RECORD EXCERPTS:
══════
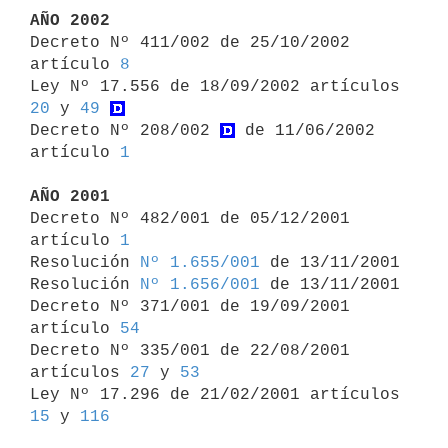
AÑO 2002

Decreto Nº 411/002 de 25/10/2002 
artículo 
8
Ley Nº 17.556 de 18/09/2002 artículos 
20
 y 
49
Decreto Nº 208/002 
 de 11/06/2002 
artículo 
1
AÑO 2001

Decreto Nº 482/001 de 05/12/2001 
artículo 
1
Resolución 
Nº 1.655/001
 de 13/11/2001

Resolución 
Nº 1.656/001
 de 13/11/2001

Decreto Nº 371/001 de 19/09/2001 
artículo 
54
Decreto Nº 335/001 de 22/08/2001 
artículos 
27
 y 
53
Ley Nº 17.296 de 21/02/2001 artículos 
15
 y 
116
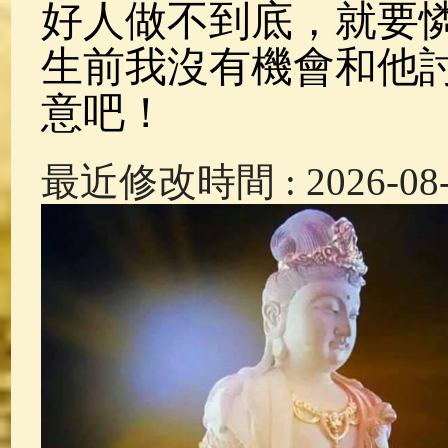
好人做不到底，就要
生前我沒有機會和他
意吧！
最近修改時間 : 2026-08-1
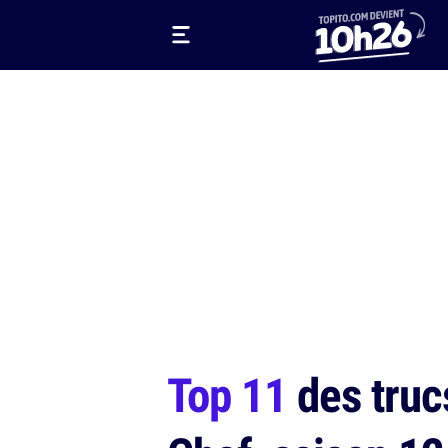
Top 11
des truc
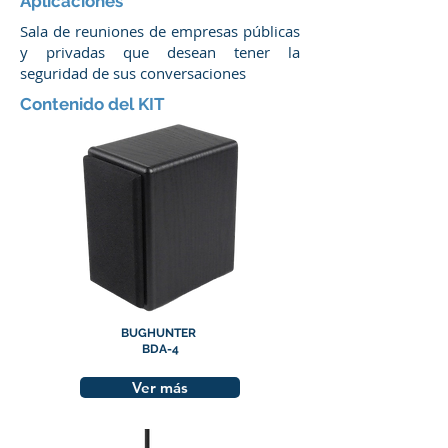
Aplicaciones
Sala de reuniones de empresas públicas
y privadas que desean tener la
seguridad de sus conversaciones
Contenido del KIT
BUGHUNTER
BDA-4
Ver más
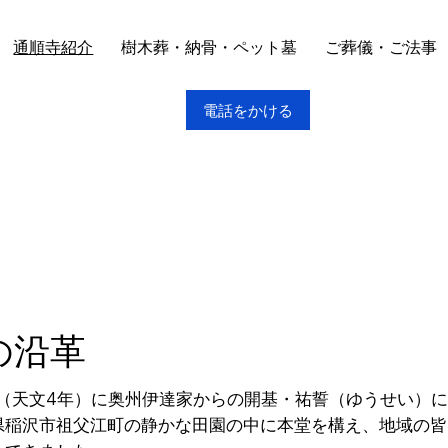
通順寺紹介
樹木葬・納骨・ペット墓
ご葬儀・ご法事
電話をかける
の沿革
5年（天文4年）に奥州伊達家からの開基・祐誓（ゆうせい）
県稲沢市祖父江町の静かな田園の中に本堂を構え、地域の皆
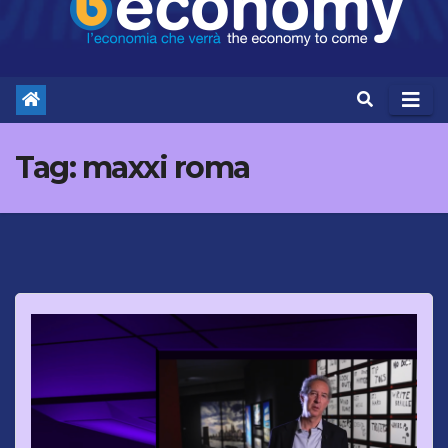
Tag:
maxxi roma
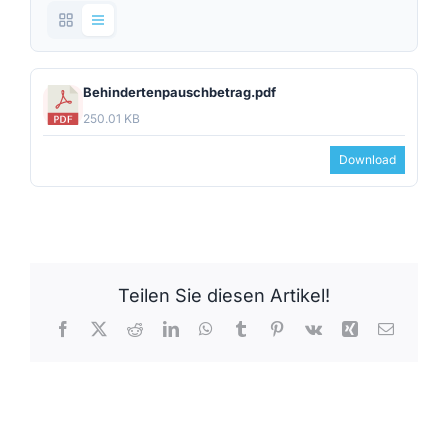
Behindertenpauschbetrag.pdf
250.01 KB
Download
Teilen Sie diesen Artikel!
Facebook
X
Reddit
LinkedIn
WhatsApp
Tumblr
Pinterest
Vk
Xing
E-
Mail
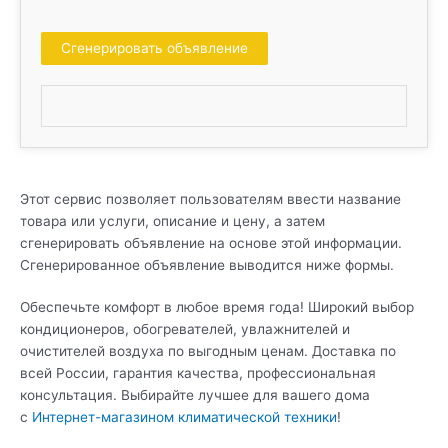
Сгенерировать объявление
Этот сервис позволяет пользователям ввести название
товара или услуги, описание и цену, а затем
сгенерировать объявление на основе этой информации.
Сгенерированное объявление выводится ниже формы.
Обеспечьте комфорт в любое время года! Широкий выбор
кондиционеров, обогревателей, увлажнителей и
очистителей воздуха по выгодным ценам. Доставка по
всей России, гарантия качества, профессиональная
консультация. Выбирайте лучшее для вашего дома
с
Интернет-магазином климатической техники
!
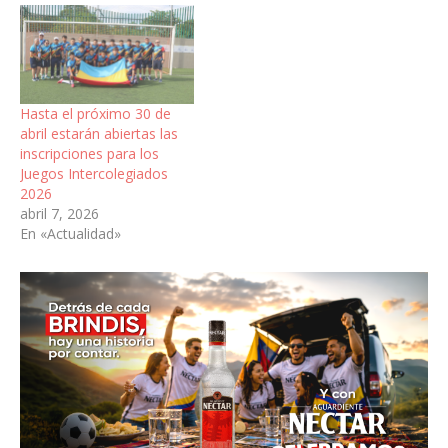
Hasta el próximo 30 de
abril estarán abiertas las
inscripciones para los
Juegos Intercolegiados
2026
abril 7, 2026
En «Actualidad»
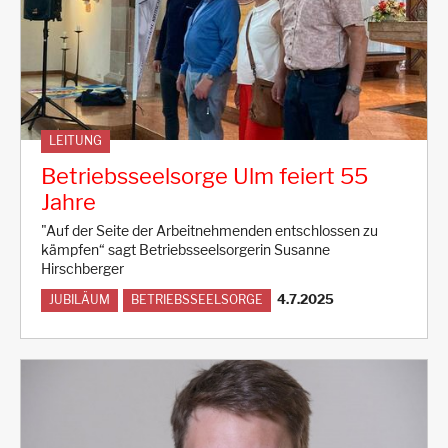
LEITUNG
Betriebsseelsorge Ulm feiert 55
Jahre
"Auf der Seite der Arbeitnehmenden entschlossen zu
kämpfen“ sagt Betriebsseelsorgerin Susanne
Hirschberger
4.7.2025
JUBILÄUM
BETRIEBSSEELSORGE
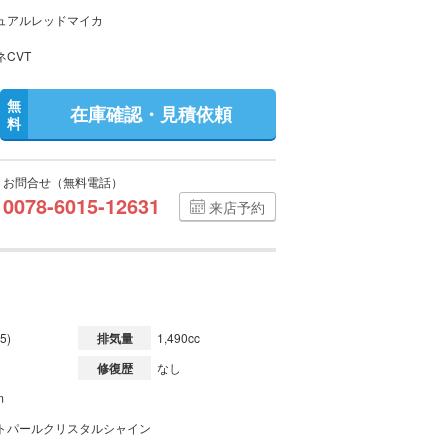
ュアルレッドマイカ
ネCVT
無
在庫確認・見積依頼
料
お問合せ（無料電話）
0078-6015-12631
来店予約
5)
排気量
1,490cc
修復歴
なし
m
トパールクリスタルシャイン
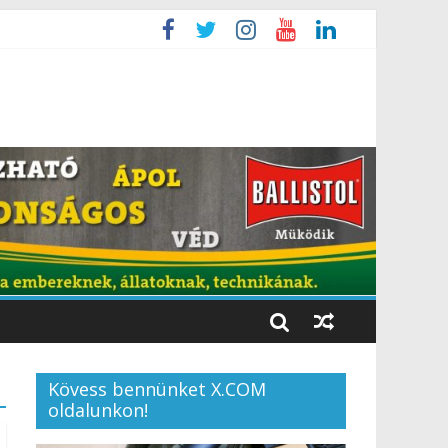
Kövess bennünket X.COM
oldalunkon!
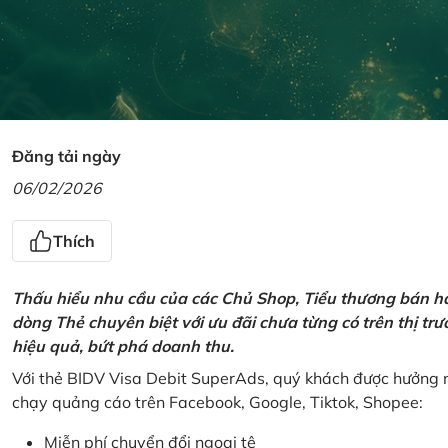
Đăng tải ngày
06/02/2026
Thích
Thấu hiểu nhu cầu của các Chủ Shop, Tiểu thương bán hà
dòng Thẻ chuyên biệt với ưu đãi chưa từng có trên thị t
hiệu quả, bứt phá doanh thu.
Với thẻ BIDV Visa Debit SuperAds, quý khách được hưởng n
chạy quảng cáo trên Facebook, Google, Tiktok, Shopee:
Miễn phí chuyển đổi ngoại tệ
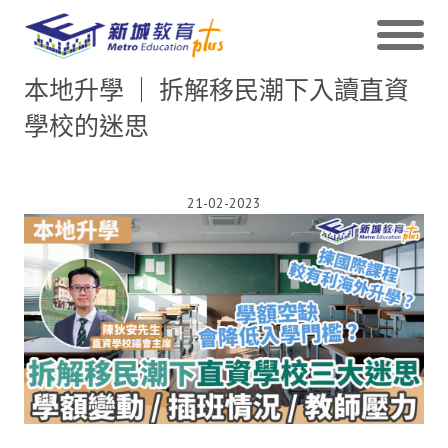
本地升學 ｜ 拆解移民潮下入讀直資
學校的迷思
21-02-2023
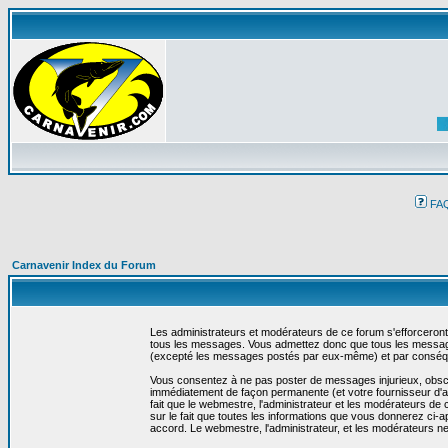
FA
Carnavenir Index du Forum
Les administrateurs et modérateurs de ce forum s'efforceront
tous les messages. Vous admettez donc que tous les message
(excepté les messages postés par eux-même) et par conséqu
Vous consentez à ne pas poster de messages injurieux, obscène
immédiatement de façon permanente (et votre fournisseur d'ac
fait que le webmestre, l'administrateur et les modérateurs de c
sur le fait que toutes les informations que vous donnerez c
accord. Le webmestre, l'administrateur, et les modérateurs n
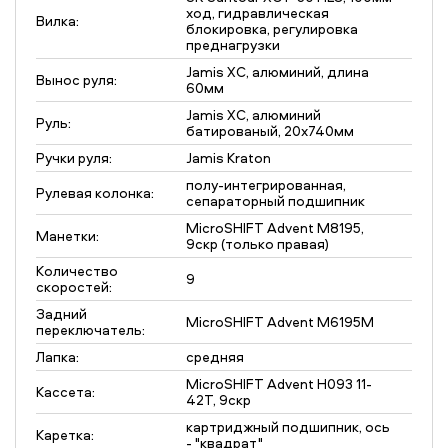
ход, гидравлическая
Вилка:
блокировка, регулировка
преднагрузки
Jamis XC, алюминий, длина
Вынос руля:
60мм
Jamis XC, алюминий
Руль:
батированый, 20x740мм
Ручки руля:
Jamis Kraton
полу-интегрированная,
Рулевая колонка:
сепараторный подшипник
MicroSHIFT Advent M8195,
Манетки:
9скр (только правая)
Количество
9
скоростей:
Задний
MicroSHIFT Advent M6195M
переключатель:
Лапка:
средняя
MicroSHIFT Advent H093 11-
Кассета:
42T, 9скр
картриджный подшипник, ось
Каретка:
- "квадрат"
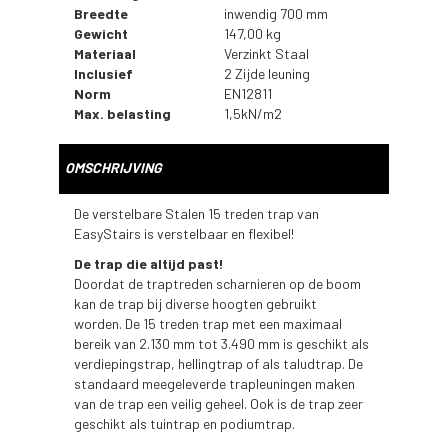
Breedte
inwendig 700 mm
Gewicht
147,00 kg
Materiaal
Verzinkt Staal
Inclusief
2 Zijde leuning
Norm
EN12811
Max. belasting
1,5kN/m2
OMSCHRIJVING
De
verstelbare
Stalen 15 treden trap van
EasyStairs is verstelbaar en flexibel!
De trap die altijd past!
Doordat de traptreden scharnieren op de boom
kan de trap bij diverse hoogten gebruikt
worden. De 15 treden trap met een maximaal
bereik van 2.130 mm tot 3.490 mm is geschikt als
verdiepingstrap, hellingtrap of als taludtrap. De
standaard meegeleverde trapleuningen maken
van de trap een veilig geheel. Ook is de trap zeer
geschikt als tuintrap en podiumtrap.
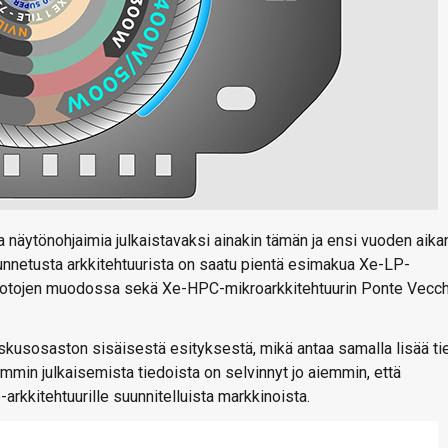
ia näytönohjaimia julkaistavaksi ainakin tämän ja ensi vuoden aika
unnetusta arkkitehtuurista on saatu pientä esimakua Xe-LP-
vuotojen muodossa sekä Xe-HPC-mikroarkkitehtuurin Ponte Vecch
keskusosaston sisäisestä esityksestä, mikä antaa samalla lisää ti
emmin julkaisemista tiedoista on selvinnyt jo aiemmin, että
kitehtuurille suunnitelluista markkinoista.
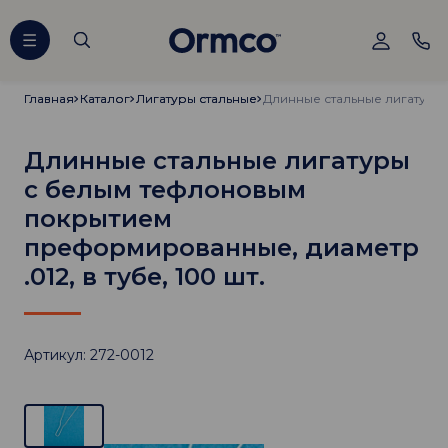
Главная
Главная
Каталог
Каталог
Лигатуры стальные
Лигатуры стальные
Длинные стальные лигатуры
с белым тефлоновым
покрытием
преформированные, диаметр
.012, в тубе, 100 шт.
Артикул: 272-0012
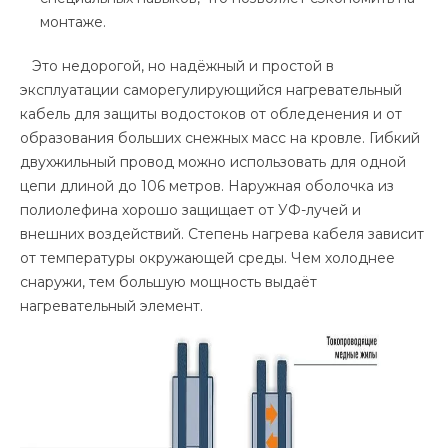
монтаже.
Это недорогой, но надёжный и простой в
эксплуатации саморегулирующийся нагревательный
кабель для защиты водостоков от обледенения и от
образования больших снежных масс на кровле. Гибкий
двухжильный провод можно использовать для одной
цепи длиной до 106 метров. Наружная оболочка из
полиолефина хорошо защищает от УФ-лучей и
внешних воздействий. Степень нагрева кабеля зависит
от температуры окружающей среды. Чем холоднее
снаружи, тем большую мощность выдаёт
нагревательный элемент.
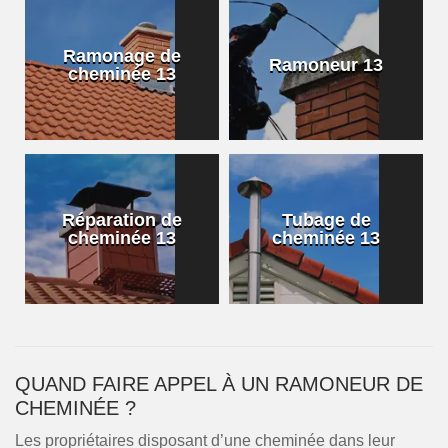
Ramonage de
Ramoneur 13
cheminée 13
Réparation de
Tubage de
cheminée 13
cheminée 13
QUAND FAIRE APPEL À UN RAMONEUR DE
CHEMINÉE ?
Les propriétaires disposant d’une cheminée dans leur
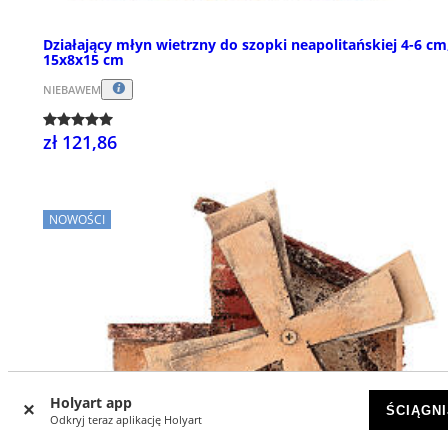
Działający młyn wietrzny do szopki neapolitańskiej 4-6 cm
15x8x15 cm
NIEBAWEM
zł 121,86
NOWOŚCI
Holyart app
ŚCIĄGNI
Odkryj teraz aplikację Holyart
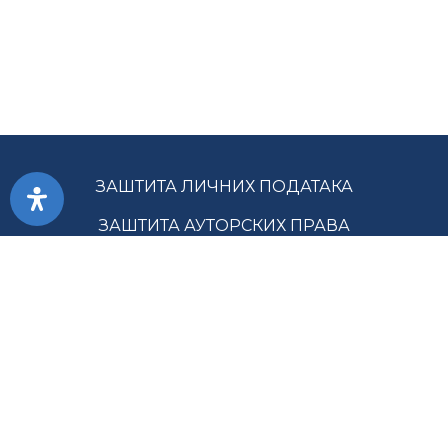
ЗАШТИТА ЛИЧНИХ ПОДАТАКА
ЗАШТИТА АУТОРСКИХ ПРАВА
ПРИСТУПАЧНОСТ
УСЛОВИ КОРИШЋЕЊА
ЈАВНЕ НАБАВКЕ
МАПА САЈТА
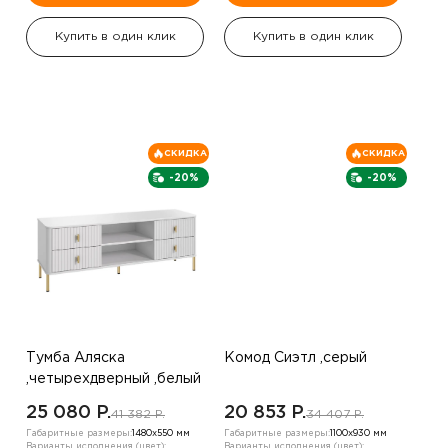
Купить в один клик
Купить в один клик
СКИДКА
СКИДКА
-20%
-20%
Тумба Аляска
Комод Сиэтл ,серый
,четырехдверный ,белый
25 080 P.
20 853 P.
41 382 P.
34 407 P.
Габаритные размеры:
1480х550 мм
Габаритные размеры:
1100х930 мм
Варианты исполнения (цвет):
Варианты исполнения (цвет):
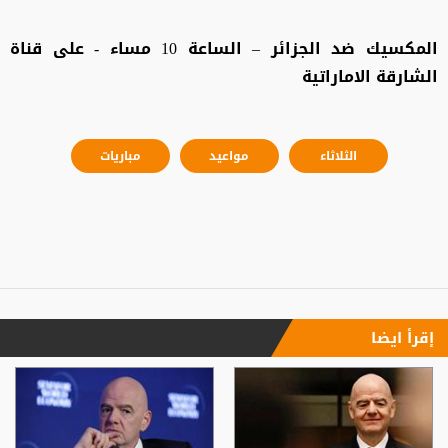
المكسيك ضد الجزائر – الساعة 10 مساء - على قناة
الشارقة الاماراتية
الثلاثاء
مواعيد
مباريات
إقرأ ايضا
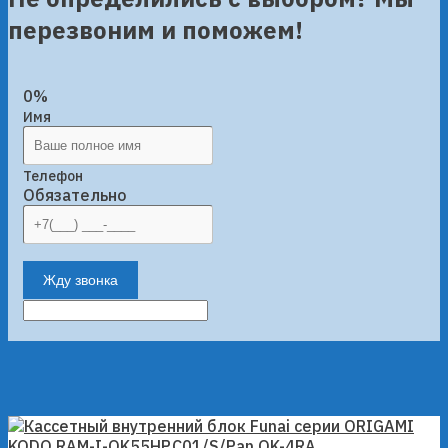
перезвоним и поможем!
0%
Имя
Телефон
Обязательно
Жду звонка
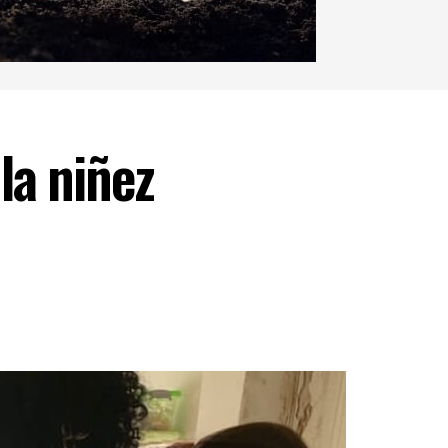
la niñez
══════
THE PROBLEM: From the first line to the last, retype the data exactly, without images.

SOLUTION FOR THIS EXERCISE:
AÑO 2002

Decreto Nº 411/002 de 25/10/2002 
artículo 
8
Ley Nº 17.556 de 18/09/2002 artículos 
20
 y 
49
Decreto Nº 208/002 
 de 11/06/2002 
artículo 
1
AÑO 2001

Decreto Nº 482/001 de 05/12/2001 
artículo 
1
Resolución 
Nº 1.655/001
 de 13/11/2001

Resolución 
Nº 1.656/001
 de 13/11/2001

Decreto Nº 371/001 de 19/09/2001 
artículo 
54
Decreto Nº 335/001 de 22/08/2001 
artículos 
27
 y 
53
Ley Nº 17.296 de 21/02/2001 artículos 
15
 y 
116
好人做不到底，就要
生前我沒有機會和他
意吧！
最近修改時間 : 2026-08-1
Top 11
des truc
Aplicaciones
Sala de reuniones de empresas públicas
y privadas que desean tener la
seguridad de sus conversaciones
Contenido del KIT
BUGHUNTER
BDA-4
Ver más
通順寺紹介
樹木葬・納骨・ペット墓
ご葬儀・ご法事
電話をかける
の沿革
5年（天文4年）に奥州伊達家からの開基・祐誓（ゆうせい）
県稲沢市祖父江町の静かな田園の中に本堂を構え、地域の皆
Tag:
maxxi roma
Behindertenpauschbetrag.pdf
250.01 KB
Download
Teilen Sie diesen Artikel!
Facebook
X
Reddit
LinkedIn
WhatsApp
Tumblr
Pinterest
Vk
Xing
E-
Mail
Сгенерировать объявление
Этот сервис позволяет пользователям ввести название
товара или услуги, описание и цену, а затем
сгенерировать объявление на основе этой информации.
Сгенерированное объявление выводится ниже формы.
Обеспечьте комфорт в любое время года! Широкий выбор
кондиционеров, обогревателей, увлажнителей и
очистителей воздуха по выгодным ценам. Доставка по
всей России, гарантия качества, профессиональная
консультация. Выбирайте лучшее для вашего дома
с
Интернет-магазином климатической техники
!
Hasta el próximo 30 de
abril estarán abiertas las
inscripciones para los
Juegos Intercolegiados
2026
abril 7, 2026
En «Actualidad»
LEITUNG
Betriebsseelsorge Ulm feiert 55
Jahre
"Auf der Seite der Arbeitnehmenden entschlossen zu
kämpfen“ sagt Betriebsseelsorgerin Susanne
Hirschberger
4.7.2025
JUBILÄUM
BETRIEBSSEELSORGE
ュアルレッドマイカ
ネCVT
無
在庫確認・見積依頼
料
お問合せ（無料電話）
0078-6015-12631
来店予約
5)
排気量
1,490cc
修復歴
なし
m
トパールクリスタルシャイン
Kövess bennünket X.COM
oldalunkon!
Đăng tải ngày
06/02/2026
Thích
Thấu hiểu nhu cầu của các Chủ Shop, Tiểu thương bán hà
dòng Thẻ chuyên biệt với ưu đãi chưa từng có trên thị t
hiệu quả, bứt phá doanh thu.
Với thẻ BIDV Visa Debit SuperAds, quý khách được hưởng n
chạy quảng cáo trên Facebook, Google, Tiktok, Shopee:
Miễn phí chuyển đổi ngoại tệ
本地升學 ｜ 拆解移民潮下入讀直資
學校的迷思
21-02-2023
FA
Carnavenir Index du Forum
Les administrateurs et modérateurs de ce forum s'efforceront
tous les messages. Vous admettez donc que tous les message
(excepté les messages postés par eux-même) et par conséqu
Vous consentez à ne pas poster de messages injurieux, obscène
immédiatement de façon permanente (et votre fournisseur d'ac
fait que le webmestre, l'administrateur et les modérateurs de c
sur le fait que toutes les informations que vous donnerez c
accord. Le webmestre, l'administrateur, et les modérateurs n
ход, гидравлическая
Вилка:
блокировка, регулировка
преднагрузки
Jamis XC, алюминий, длина
Вынос руля:
60мм
Jamis XC, алюминий
Руль:
батированый, 20x740мм
Ручки руля:
Jamis Kraton
полу-интегрированная,
Рулевая колонка:
сепараторный подшипник
MicroSHIFT Advent M8195,
Манетки:
9скр (только правая)
Количество
9
скоростей:
Задний
MicroSHIFT Advent M6195M
переключатель:
Лапка:
средняя
MicroSHIFT Advent H093 11-
Кассета:
42T, 9скр
картриджный подшипник, ось
Каретка:
- "квадрат"
Breedte
inwendig 700 mm
Gewicht
147,00 kg
Materiaal
Verzinkt Staal
Inclusief
2 Zijde leuning
Norm
EN12811
Max. belasting
1,5kN/m2
OMSCHRIJVING
De
verstelbare
Stalen 15 treden trap van
EasyStairs is verstelbaar en flexibel!
De trap die altijd past!
Doordat de traptreden scharnieren op de boom
kan de trap bij diverse hoogten gebruikt
worden. De 15 treden trap met een maximaal
bereik van 2.130 mm tot 3.490 mm is geschikt als
verdiepingstrap, hellingtrap of als taludtrap. De
standaard meegeleverde trapleuningen maken
van de trap een veilig geheel. Ook is de trap zeer
geschikt als tuintrap en podiumtrap.
ia näytönohjaimia julkaistavaksi ainakin tämän ja ensi vuoden aika
unnetusta arkkitehtuurista on saatu pientä esimakua Xe-LP-
vuotojen muodossa sekä Xe-HPC-mikroarkkitehtuurin Ponte Vecch
keskusosaston sisäisestä esityksestä, mikä antaa samalla lisää ti
emmin julkaisemista tiedoista on selvinnyt jo aiemmin, että
kitehtuurille suunnitelluista markkinoista.
Главная
Главная
Каталог
Каталог
Лигатуры стальные
Лигатуры стальные
Длинные стальные лигатуры
с белым тефлоновым
покрытием
преформированные, диаметр
.012, в тубе, 100 шт.
Артикул: 272-0012
монтаже.
Это недорогой, но надёжный и простой в
эксплуатации саморегулирующийся нагревательный
кабель для защиты водостоков от обледенения и от
образования больших снежных масс на кровле. Гибкий
двухжильный провод можно использовать для одной
цепи длиной до 106 метров. Наружная оболочка из
полиолефина хорошо защищает от УФ-лучей и
внешних воздействий. Степень нагрева кабеля зависит
от температуры окружающей среды. Чем холоднее
снаружи, тем большую мощность выдаёт
нагревательный элемент.
Ramonage de
Ramoneur 13
cheminée 13
Réparation de
Tubage de
cheminée 13
cheminée 13
QUAND FAIRE APPEL À UN RAMONEUR DE
CHEMINÉE ?
Les propriétaires disposant d’une cheminée dans leur
Działający młyn wietrzny do szopki neapolitańskiej 4-6 cm
15x8x15 cm
NIEBAWEM
zł 121,86
NOWOŚCI
Holyart app
ŚCIĄGNI
Odkryj teraz aplikację Holyart
ЗАШТИТА ЛИЧНИХ ПОДАТАКА
ЗАШТИТА АУТОРСКИХ ПРАВА
ПРИСТУПАЧНОСТ
УСЛОВИ КОРИШЋЕЊА
ЈАВНЕ НАБАВКЕ
МАПА САЈТА
Купить в один клик
Купить в один клик
СКИДКА
СКИДКА
-20%
-20%
Тумба Аляска
Комод Сиэтл ,серый
,четырехдверный ,белый
25 080 P.
20 853 P.
41 382 P.
34 407 P.
Габаритные размеры:
1480х550 мм
Габаритные размеры:
1100х930 мм
Варианты исполнения (цвет):
Варианты исполнения (цвет):
المكسيك ضد الجزائر – الساعة 10 مساء - على قناة
الشارقة الاماراتية
الثلاثاء
مواعيد
مباريات
إقرأ ايضا
перезвоним и поможем!
0%
Имя
Телефон
Обязательно
Жду звонка
la niñez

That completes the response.